Headset charger

We’re 15 weeks into house-arrest! I’m lucky to have a job that I can (mostly) do from home. A large part of this job involves shouting at people on video conferences and, since I tend to pace around when I get animated, I use a wireless Bluetooth headset for my calls. It beats making banana loaf.

I’ve tried a few types: the “lorry driver” in-ear model, the “call-centre” with boom microphone, all the way up to the full over-ear noise-cancelling jobs. This isn’t a review of headsets, although it’s worth mentioning that the Bose noise cancelling headphones work so well that I feel like I’ve gone deaf and end up shouting even louder. My wife, working from home 3m away from me, doesn’t like that very much.

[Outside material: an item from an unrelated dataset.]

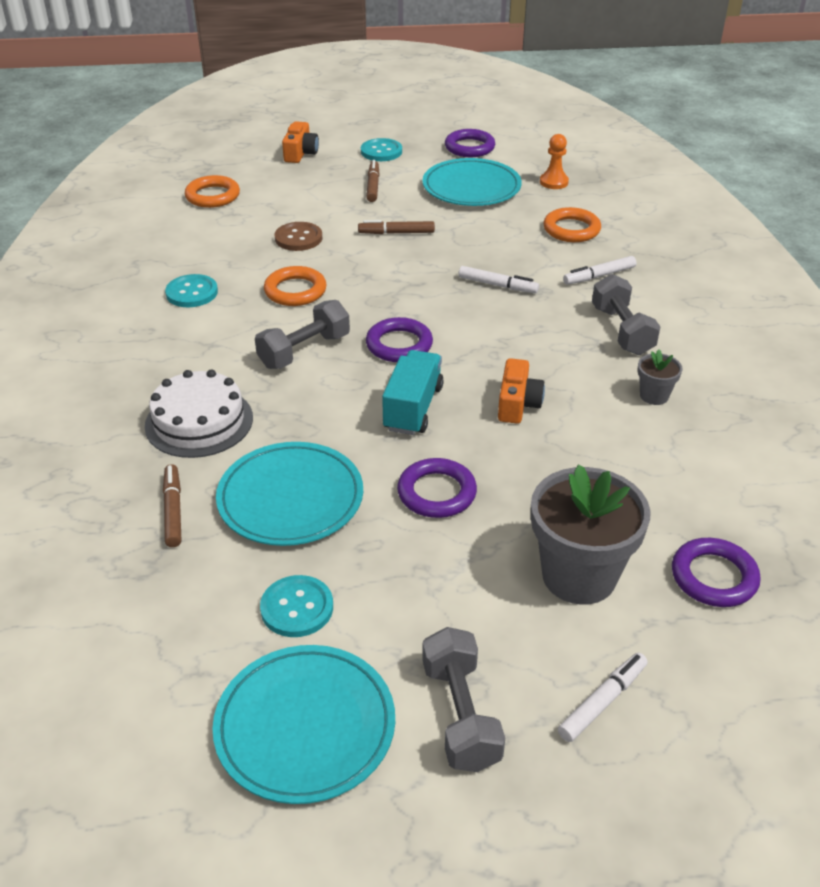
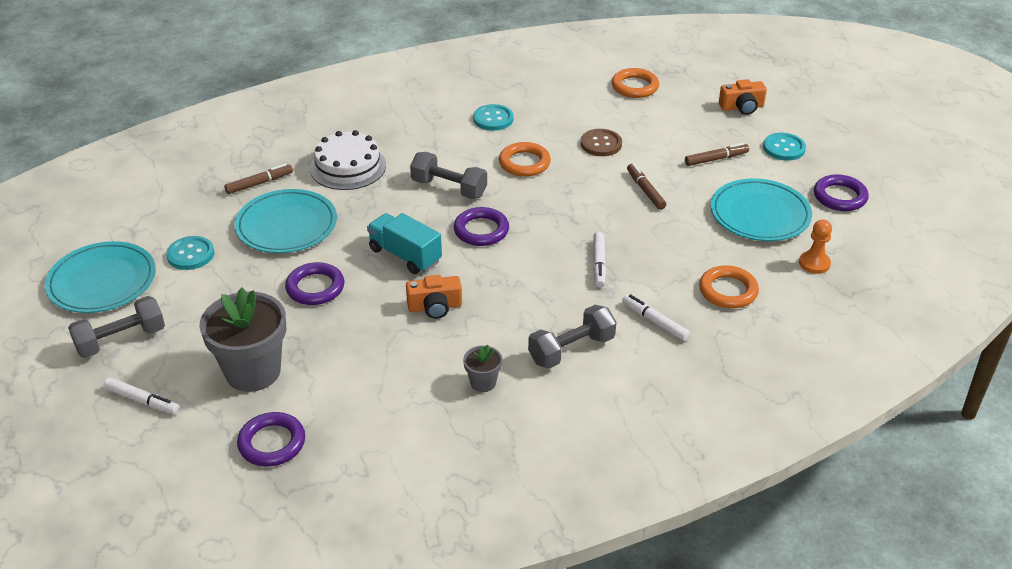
camera: 70 degrees right, 0 degrees up
turquoise truck [382,350,444,435] -> turquoise truck turned 135 degrees counterclockwise [367,213,442,274]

My preferred model is a “call-centre” type, and this one is churned out by the million somewhere in Shenzhen. They appear on Amazon under a variety of names but all identify themselves as “BH-M9” on Bluetooth. Mine is so cheap it doesn’t even have a name on it. You get what you pay for: the USB charging port on mine lasted about a week, so now it doesn’t charge.

Make do and mend and 3D print

I hate throwing away salvageable electronics. I call it environmental sensitivity. My wife calls it hoarding.

The bottom of the headset has a port that looks suspiciously like it docks into something. Some of the pictures on Amazon show this model sitting in a charging cradle. I doubt they’ve gone to the expense of adding an extra buck converter, so I’m guessing that it takes the same 5VDC as the USB charging port. If I can make a cradle then I can charge my headset. So I did.

I’m still enjoying my trial period on Fusion 360 so I measured the headset, recreated its outline and – in 15 minutes – knocked up a cradle to fit it.

Fusion 360 cradle model

A few hours later and Hephaestus, my trusty 3D printer, has recreated it in Polylactic Acid. It’s a hollow shell with a big hole underneath to fill with wires and soldering. I’ll chop the end off a USB cable and run it through the hole on the side.

A couple of bent bits of earth core from some T&E cabling make the electrodes, and I “solder” them into place with some PLA filament. A little experimentation with the headset shows which electrode is +5VDC and which is GND.

Well, it works but the headset won’t stay in place. I need Mk 2.0…

Apple popularised (but didn’t invent) the magnetic charging connector as a safe-to-trip-over way of charging its Macbooks. Today magnetic charging bases are common on smart-watches. I reckon that’s how this headset stays in its base.

I test the bottom of the headset with a magnet and, sure enough, there is a magnet either side of the charging port. I drill holes for a pair of magnets in the charging base, glue them in place and…

Voilà. One magnetic charging base, and one headset I don’t have to throw away.

Now, has anyone got a good banana loaf recipe?